Novel interferometric Dynamic Laser Speckle Imaging method for quantitative high-speed 3D measurements of blood flow with mesoscopic resolution.
Novel Optical Coherence Tomography method to enable more robust investigation neuronal activity.
Novel analysis of speckle dynamics applied to functional ultrasound method for quantifying microvascular blood flow speeds in the whole rodent brain with high spatiotemporal resolution.
Integration of functional ultrasound with photoacoustics to enable improved quantitation of oxygen delivery and consumption throughout the rodent brain.

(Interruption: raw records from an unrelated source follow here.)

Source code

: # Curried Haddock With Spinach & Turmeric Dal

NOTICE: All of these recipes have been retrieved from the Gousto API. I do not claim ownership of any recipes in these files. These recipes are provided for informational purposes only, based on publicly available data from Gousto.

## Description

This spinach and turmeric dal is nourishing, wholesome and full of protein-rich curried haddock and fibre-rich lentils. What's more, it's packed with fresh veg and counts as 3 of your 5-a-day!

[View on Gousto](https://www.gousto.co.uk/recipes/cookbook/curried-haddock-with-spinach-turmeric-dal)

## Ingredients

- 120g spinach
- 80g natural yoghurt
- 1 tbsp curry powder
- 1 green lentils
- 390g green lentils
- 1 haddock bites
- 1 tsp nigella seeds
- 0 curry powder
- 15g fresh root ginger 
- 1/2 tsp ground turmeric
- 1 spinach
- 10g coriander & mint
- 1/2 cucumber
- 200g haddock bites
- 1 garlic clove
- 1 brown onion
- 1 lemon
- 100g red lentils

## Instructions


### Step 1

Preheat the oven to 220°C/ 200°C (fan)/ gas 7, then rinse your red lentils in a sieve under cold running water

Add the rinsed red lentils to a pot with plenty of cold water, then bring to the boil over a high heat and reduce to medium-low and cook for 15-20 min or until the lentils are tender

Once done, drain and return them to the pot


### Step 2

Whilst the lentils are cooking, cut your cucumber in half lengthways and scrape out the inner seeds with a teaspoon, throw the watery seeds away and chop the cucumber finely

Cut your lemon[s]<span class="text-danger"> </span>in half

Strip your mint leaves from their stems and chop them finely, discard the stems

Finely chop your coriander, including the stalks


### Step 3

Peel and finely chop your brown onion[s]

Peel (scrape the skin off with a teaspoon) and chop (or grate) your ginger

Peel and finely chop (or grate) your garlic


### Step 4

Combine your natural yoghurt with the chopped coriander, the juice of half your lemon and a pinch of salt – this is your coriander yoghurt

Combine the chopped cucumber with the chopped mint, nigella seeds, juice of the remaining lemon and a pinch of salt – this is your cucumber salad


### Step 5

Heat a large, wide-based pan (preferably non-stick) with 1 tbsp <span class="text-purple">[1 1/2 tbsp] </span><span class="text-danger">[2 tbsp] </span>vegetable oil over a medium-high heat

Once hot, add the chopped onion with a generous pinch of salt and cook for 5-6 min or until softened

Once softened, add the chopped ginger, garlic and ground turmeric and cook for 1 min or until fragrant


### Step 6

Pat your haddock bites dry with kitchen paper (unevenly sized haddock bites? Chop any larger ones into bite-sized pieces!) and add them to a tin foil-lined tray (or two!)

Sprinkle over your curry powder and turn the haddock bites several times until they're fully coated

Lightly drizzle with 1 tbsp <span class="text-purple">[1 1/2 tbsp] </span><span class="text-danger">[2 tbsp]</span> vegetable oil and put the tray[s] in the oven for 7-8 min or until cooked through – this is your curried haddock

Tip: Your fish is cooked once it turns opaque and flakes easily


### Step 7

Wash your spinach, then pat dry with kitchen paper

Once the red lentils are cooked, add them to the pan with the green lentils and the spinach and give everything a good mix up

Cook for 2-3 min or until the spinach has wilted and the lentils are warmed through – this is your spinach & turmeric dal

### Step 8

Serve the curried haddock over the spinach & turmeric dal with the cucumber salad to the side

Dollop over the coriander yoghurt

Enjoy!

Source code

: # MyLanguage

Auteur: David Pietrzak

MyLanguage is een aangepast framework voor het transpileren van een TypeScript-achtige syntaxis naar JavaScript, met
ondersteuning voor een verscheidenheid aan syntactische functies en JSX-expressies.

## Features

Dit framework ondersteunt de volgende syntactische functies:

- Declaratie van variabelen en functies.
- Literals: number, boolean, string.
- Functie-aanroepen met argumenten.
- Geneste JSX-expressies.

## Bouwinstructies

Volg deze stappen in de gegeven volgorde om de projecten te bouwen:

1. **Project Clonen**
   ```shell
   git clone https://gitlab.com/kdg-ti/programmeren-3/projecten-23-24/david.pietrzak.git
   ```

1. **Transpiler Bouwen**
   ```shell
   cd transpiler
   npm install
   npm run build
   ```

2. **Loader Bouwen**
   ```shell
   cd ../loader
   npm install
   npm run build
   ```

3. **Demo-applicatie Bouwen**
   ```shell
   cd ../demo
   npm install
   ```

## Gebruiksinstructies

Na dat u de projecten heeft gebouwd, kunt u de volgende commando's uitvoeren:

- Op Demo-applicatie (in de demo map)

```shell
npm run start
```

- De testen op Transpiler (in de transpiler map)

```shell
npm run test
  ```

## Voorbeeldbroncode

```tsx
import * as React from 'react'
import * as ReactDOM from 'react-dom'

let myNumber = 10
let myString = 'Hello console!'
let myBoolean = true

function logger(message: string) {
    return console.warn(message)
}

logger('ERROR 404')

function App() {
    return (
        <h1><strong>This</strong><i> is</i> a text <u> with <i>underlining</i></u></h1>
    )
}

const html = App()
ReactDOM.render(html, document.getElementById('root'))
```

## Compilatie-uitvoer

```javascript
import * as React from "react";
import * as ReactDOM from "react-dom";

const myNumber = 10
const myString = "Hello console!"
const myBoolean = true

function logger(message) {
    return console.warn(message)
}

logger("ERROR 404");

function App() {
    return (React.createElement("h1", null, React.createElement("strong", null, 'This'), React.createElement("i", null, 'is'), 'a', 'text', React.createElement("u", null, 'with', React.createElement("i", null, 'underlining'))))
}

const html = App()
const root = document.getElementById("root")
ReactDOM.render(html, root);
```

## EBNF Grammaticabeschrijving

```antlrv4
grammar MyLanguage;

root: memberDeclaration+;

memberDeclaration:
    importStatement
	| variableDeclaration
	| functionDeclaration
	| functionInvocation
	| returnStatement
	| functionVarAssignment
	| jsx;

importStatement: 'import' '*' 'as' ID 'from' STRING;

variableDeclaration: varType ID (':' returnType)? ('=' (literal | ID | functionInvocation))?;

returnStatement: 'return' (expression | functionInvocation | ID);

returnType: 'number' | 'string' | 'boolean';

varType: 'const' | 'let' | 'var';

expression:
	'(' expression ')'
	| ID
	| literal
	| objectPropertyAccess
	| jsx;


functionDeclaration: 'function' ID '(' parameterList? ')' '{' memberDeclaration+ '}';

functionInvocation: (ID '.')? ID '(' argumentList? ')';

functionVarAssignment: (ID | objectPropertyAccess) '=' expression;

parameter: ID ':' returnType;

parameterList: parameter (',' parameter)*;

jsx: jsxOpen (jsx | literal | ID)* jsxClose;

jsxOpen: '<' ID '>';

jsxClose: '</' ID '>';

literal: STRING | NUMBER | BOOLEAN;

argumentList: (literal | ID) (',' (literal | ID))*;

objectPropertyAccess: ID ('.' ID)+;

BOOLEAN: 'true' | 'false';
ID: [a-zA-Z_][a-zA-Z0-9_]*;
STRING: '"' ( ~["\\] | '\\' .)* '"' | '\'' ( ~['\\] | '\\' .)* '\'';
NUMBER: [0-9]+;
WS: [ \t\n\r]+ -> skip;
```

TRD #4 – Maria Angela Franceschini – Assessment of human brain hemodynamics & metabolism with light

TRD4 aims to develop a comprehensive non-invasive functional optical measurement method to monitor cerebral blood flow and oxygen metabolism in humans. Non-invasive monitoring of brain physiology is an unmet need in health care, and in clinical and basic neuroscience. Near-infrared spectroscopy (NIRS) and the closely related functional NIRS (fNIRS) are established neuromonitoring and neuroimaging methodologies that enable scientists to study brain activity by non-invasively monitoring hemoglobin concentration (Hb) and oxygenation (SO₂). These biomarkers, while useful for assessing oxygen availability to the brain, are not sufficient to disentangle between vascular and neuronal contributions to functional activation and pathological conditions. Additional measures of perfusion and metabolism are possible with optical methods and need to be optimized and combined to provide a more exhaustive and robust neuromonitoring tool. In this project we aim to significantly advance diffuse correlation spectroscopy (DCS) for measuring cerebral blood flow more robustly and to combine it with multi-spectral NIRS to enable estimation of oxygen metabolism and the redox state of cytochrome c oxidase (oxCCO). The innovation includes:

Use of 1064 nm light for diffuse correlation spectroscopy (DCS) measurements of cerebral blood flow to significantly improve SNR and depth sensitivity through the opportune combination of reduced scattering and overall attenuation, increased permitted light power, increased number of photons per energy unit, and slower auto-correlation decay.
Use of an interferometric detection approach with multi-mode light collection to enable the use of non-photon counting detectors, solving the problem of the lack of 1064 nm SWIR photon counting detectors suitable for DCS, and, by using a photodiode array and developing our own custom electronics, provide a cost effective solution to expand to a larger number of DCS channels.

DCS operation to 1064 nm frees the spectra in the NIR for concurrent acquisition of hemoglobin concentration and CCO redox state changes.